Since its development in 2008 by Satoshi Nakamoto, blockchain technology burst onto the scene, improving the way individuals and enterprises maintain ledgers. Previously, ledgers were primarily kept on paper by each person and or company who took part in any particular business transaction. This led to a number of issues ranging from discrepancies between ledgers to fraudulent record keeping. Transitioning to blockchain technology changed much of this.
In short, blockchain can be described as the digital version of a ledger (also referred to as a distributed ledger) which allows transactions to be recorded on either public or private peer-to-peer networks, resulting in a chain of blocks that are securely linked via hashing.
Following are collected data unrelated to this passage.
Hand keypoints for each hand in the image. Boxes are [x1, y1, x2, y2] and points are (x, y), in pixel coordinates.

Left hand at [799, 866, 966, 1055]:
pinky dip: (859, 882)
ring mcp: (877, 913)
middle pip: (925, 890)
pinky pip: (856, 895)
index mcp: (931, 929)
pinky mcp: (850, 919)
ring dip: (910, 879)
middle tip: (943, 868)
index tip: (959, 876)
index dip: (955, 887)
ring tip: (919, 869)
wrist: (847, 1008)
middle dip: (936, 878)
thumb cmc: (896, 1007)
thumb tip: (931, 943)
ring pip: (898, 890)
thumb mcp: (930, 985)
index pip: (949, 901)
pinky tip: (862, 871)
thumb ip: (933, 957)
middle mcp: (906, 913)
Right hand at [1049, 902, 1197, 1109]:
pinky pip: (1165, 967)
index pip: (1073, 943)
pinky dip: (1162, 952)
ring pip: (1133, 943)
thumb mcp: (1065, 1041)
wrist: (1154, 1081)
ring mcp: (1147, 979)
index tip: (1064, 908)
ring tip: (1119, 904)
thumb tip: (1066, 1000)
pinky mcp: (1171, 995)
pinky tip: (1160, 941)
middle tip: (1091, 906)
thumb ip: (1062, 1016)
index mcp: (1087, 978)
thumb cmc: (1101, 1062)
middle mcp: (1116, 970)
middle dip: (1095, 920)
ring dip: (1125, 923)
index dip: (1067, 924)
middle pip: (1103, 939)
These components of blockchain have successfully solved some of the major problems associated with manual ledgers such as those listed below:
Trust: Due to the digital and automated process of the transaction recordings, all involved parties don’t have to worry about discrepancies between written ledgers. Also, through the consensus mechanism, invalid data cannot be added to the blockchain.
Transparency: Through the network that connects and maintains the blockchain, the ledger is viewable to all those with network access. In the example of Bitcoin, the recorded transactions are viewable to anyone with an internet connection.
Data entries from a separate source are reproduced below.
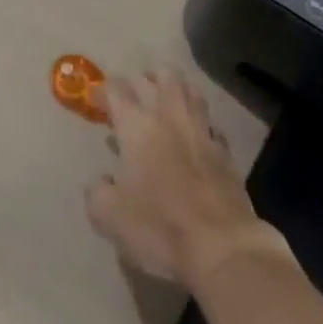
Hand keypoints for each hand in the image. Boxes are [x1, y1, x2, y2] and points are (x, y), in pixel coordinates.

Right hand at [86, 70, 287, 288]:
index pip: (117, 89)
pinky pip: (211, 127)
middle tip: (137, 93)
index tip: (97, 102)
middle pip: (163, 76)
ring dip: (178, 92)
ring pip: (192, 93)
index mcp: (137, 126)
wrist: (222, 247)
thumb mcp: (109, 216)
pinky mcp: (225, 153)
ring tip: (167, 105)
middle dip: (148, 78)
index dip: (104, 90)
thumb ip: (98, 191)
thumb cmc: (158, 226)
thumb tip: (102, 181)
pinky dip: (201, 127)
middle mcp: (169, 117)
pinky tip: (196, 140)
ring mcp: (202, 132)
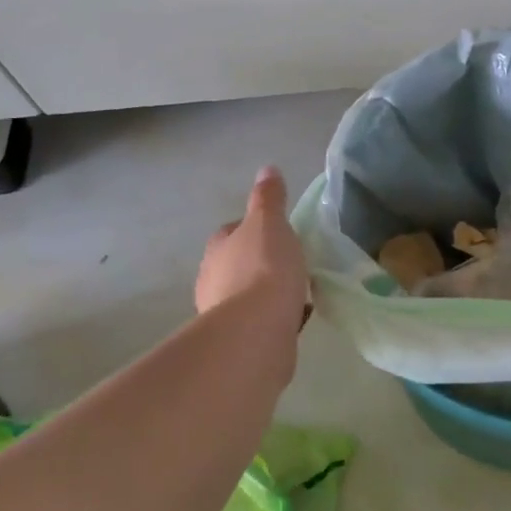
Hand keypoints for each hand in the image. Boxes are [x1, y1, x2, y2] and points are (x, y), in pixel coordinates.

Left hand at [196, 167, 309, 328]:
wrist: (256, 330)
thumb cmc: (264, 268)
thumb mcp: (270, 223)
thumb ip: (269, 198)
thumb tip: (267, 170)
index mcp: (218, 248)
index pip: (234, 231)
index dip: (256, 230)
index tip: (280, 234)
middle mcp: (212, 279)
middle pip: (240, 264)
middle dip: (262, 264)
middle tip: (293, 264)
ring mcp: (222, 313)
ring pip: (249, 295)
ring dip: (268, 293)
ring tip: (298, 293)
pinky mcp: (238, 340)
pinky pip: (261, 321)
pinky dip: (276, 317)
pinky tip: (296, 318)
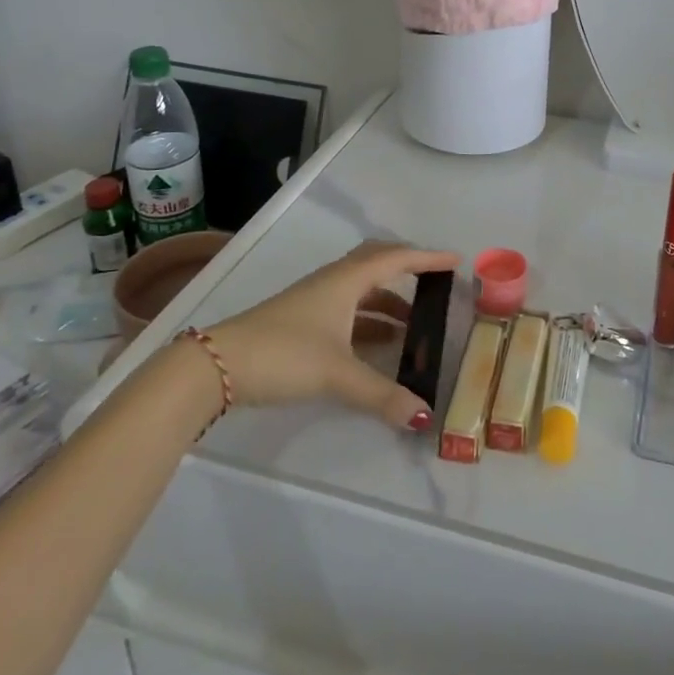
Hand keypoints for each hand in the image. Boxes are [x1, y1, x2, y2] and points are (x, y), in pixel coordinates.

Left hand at [208, 242, 458, 432]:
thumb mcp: (337, 374)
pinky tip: (378, 345)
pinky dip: (369, 320)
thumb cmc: (284, 353)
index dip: (427, 258)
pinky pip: (348, 309)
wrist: (218, 365)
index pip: (396, 259)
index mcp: (346, 281)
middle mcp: (333, 282)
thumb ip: (382, 395)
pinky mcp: (302, 320)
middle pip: (377, 263)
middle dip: (407, 269)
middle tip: (434, 281)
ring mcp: (315, 300)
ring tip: (413, 324)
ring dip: (388, 300)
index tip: (455, 260)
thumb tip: (424, 416)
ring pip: (361, 289)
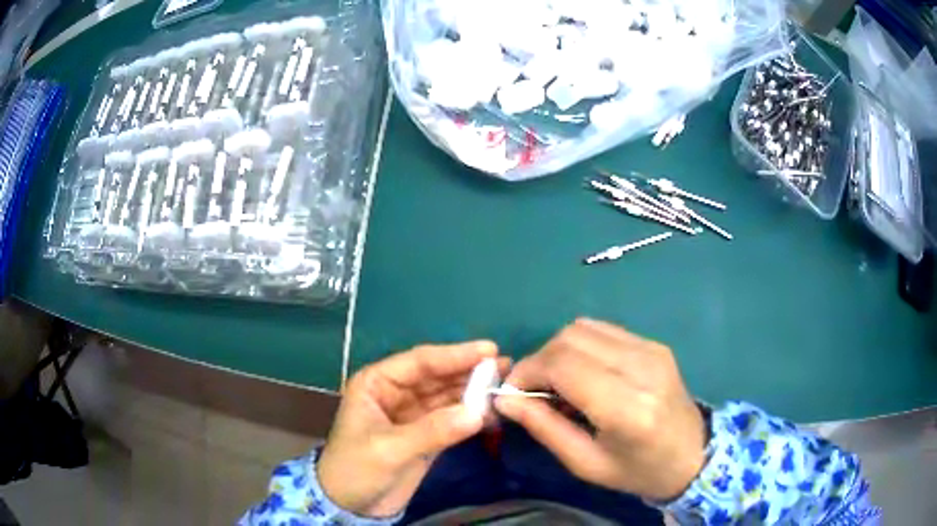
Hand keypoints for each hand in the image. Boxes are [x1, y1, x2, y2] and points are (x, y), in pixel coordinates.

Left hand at [317, 341, 506, 517]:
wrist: (351, 505)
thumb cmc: (355, 469)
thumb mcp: (388, 449)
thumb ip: (432, 431)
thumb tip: (479, 413)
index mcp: (377, 383)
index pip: (420, 362)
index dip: (455, 355)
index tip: (489, 350)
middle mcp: (396, 393)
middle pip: (437, 376)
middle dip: (469, 371)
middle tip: (506, 366)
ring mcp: (413, 415)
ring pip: (447, 396)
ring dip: (474, 393)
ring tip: (504, 386)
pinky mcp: (425, 435)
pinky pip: (452, 419)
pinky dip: (471, 416)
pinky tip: (492, 413)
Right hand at [494, 318, 705, 501]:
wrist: (692, 454)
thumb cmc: (638, 470)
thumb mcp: (585, 463)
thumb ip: (544, 427)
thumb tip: (505, 399)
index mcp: (628, 408)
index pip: (564, 366)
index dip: (528, 372)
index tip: (510, 393)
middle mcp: (642, 368)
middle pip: (570, 339)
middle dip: (539, 360)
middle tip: (530, 390)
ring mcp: (652, 349)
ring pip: (583, 327)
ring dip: (558, 351)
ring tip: (556, 383)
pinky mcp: (654, 344)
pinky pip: (602, 330)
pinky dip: (580, 346)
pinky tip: (582, 373)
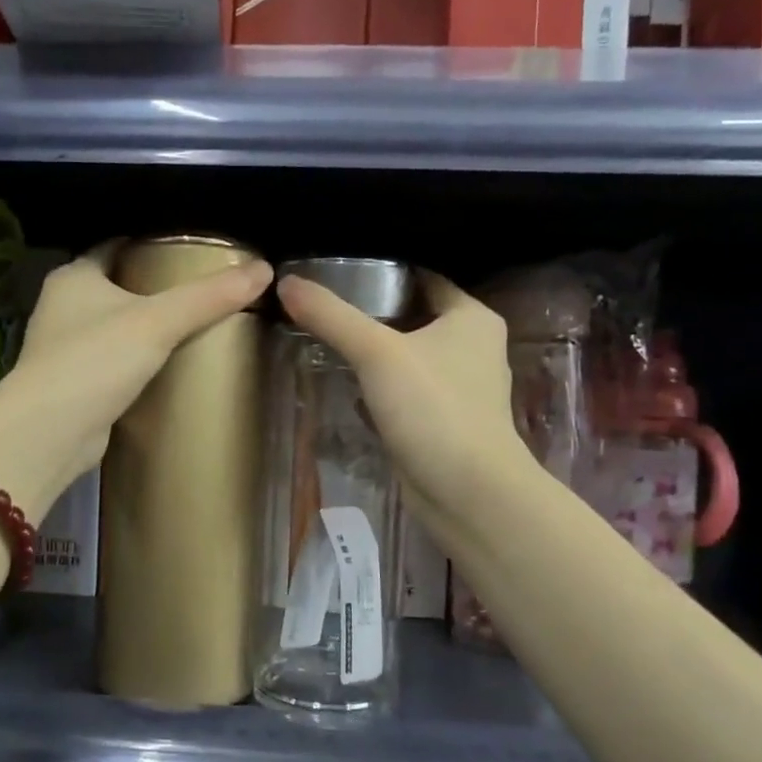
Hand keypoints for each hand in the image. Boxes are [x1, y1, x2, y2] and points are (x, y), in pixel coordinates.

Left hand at [0, 243, 272, 517]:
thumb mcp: (158, 322)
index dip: (151, 245)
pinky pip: (111, 361)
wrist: (51, 432)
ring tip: (192, 326)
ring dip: (143, 326)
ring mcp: (64, 347)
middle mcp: (62, 305)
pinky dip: (135, 360)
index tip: (190, 251)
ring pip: (113, 325)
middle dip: (153, 287)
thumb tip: (264, 270)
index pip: (116, 246)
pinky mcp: (73, 383)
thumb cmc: (96, 360)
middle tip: (201, 291)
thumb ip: (209, 297)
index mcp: (74, 276)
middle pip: (116, 285)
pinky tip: (166, 366)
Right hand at [277, 271, 520, 518]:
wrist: (467, 492)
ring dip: (377, 352)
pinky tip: (350, 385)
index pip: (424, 278)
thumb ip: (331, 316)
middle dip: (373, 312)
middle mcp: (473, 347)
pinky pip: (408, 391)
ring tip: (330, 338)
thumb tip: (287, 282)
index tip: (339, 269)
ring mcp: (461, 389)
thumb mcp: (376, 353)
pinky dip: (382, 386)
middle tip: (324, 304)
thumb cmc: (433, 408)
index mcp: (472, 318)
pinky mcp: (446, 422)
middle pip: (414, 316)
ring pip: (410, 356)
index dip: (383, 271)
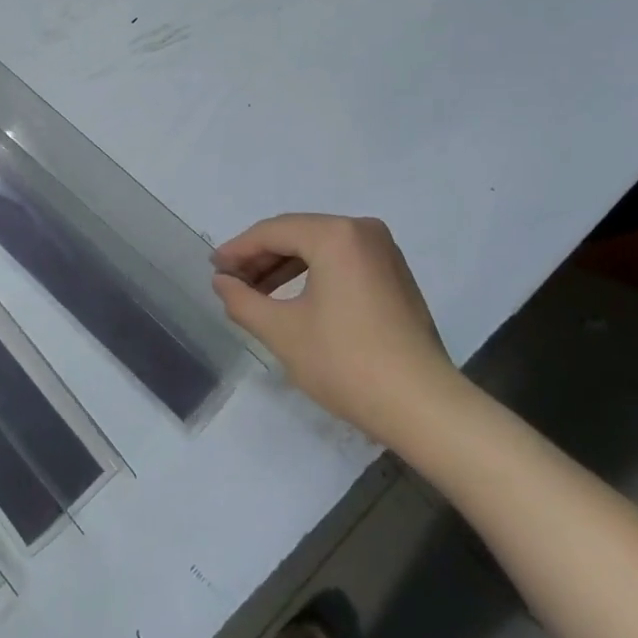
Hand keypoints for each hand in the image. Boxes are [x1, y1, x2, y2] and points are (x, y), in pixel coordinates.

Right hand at [211, 214, 465, 444]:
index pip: (273, 232)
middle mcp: (362, 231)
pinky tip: (292, 298)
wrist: (423, 406)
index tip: (214, 269)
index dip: (238, 250)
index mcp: (336, 235)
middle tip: (230, 281)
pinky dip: (312, 274)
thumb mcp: (282, 332)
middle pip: (297, 234)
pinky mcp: (394, 274)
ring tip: (255, 293)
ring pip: (319, 247)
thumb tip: (221, 282)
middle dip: (260, 258)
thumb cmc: (346, 363)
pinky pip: (341, 261)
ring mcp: (384, 251)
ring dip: (284, 266)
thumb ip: (242, 300)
Accountability: Since the data contained in the blockchain is stored across the network, as opposed to centrally, it isn’t controlled by any one individual or company. Also, through being secured by encryption technology where each block is hash-linked, the recorded transactions are irreversible and immutable.
Regardless of blockchain’s various business applications, GPUs have become invaluable to the technology. The addition of these circuits has allowed blockchain technology to reap the following benefits:
Faster Processing: GPUs permit mass amounts of data to be interpreted, and accessed at the same time with the help of their parallel structure. For example, in Bitcoin mining, this means that the data can be mined faster thus procuring more Bitcoins. Or in the Finance industry, for example, trades can be settled in a matter of minutes where they used to take days.
Lower Costs: Blockchain technology itself streamlines business processes but can experience greater productivity when coupled with the added performance of an enterprise-grade GPU. With less time and resources required for the processing of the data in question over the blockchain, through the efficiency of GPUs, the operational costs can be significantly reduced.
Increased Flexibility: While the introduction of ASICs chips has challenged the use of GPUs where speed is concerned, GPUs remain widely used due to the simple fact that they are infinitely more flexible. In the mining of cryptocurrencies, for example, GPUs can be applied to different cryptocurrencies and aren’t vulnerable to becoming obsolete due to a simple change in hashing algorithm.
With the continuous exploration of how blockchain technology can be used across major industries and the development of different cryptocurrencies, blockchain isn’t going anywhere any time soon. By consequence, neither is the usefulness of GPUs.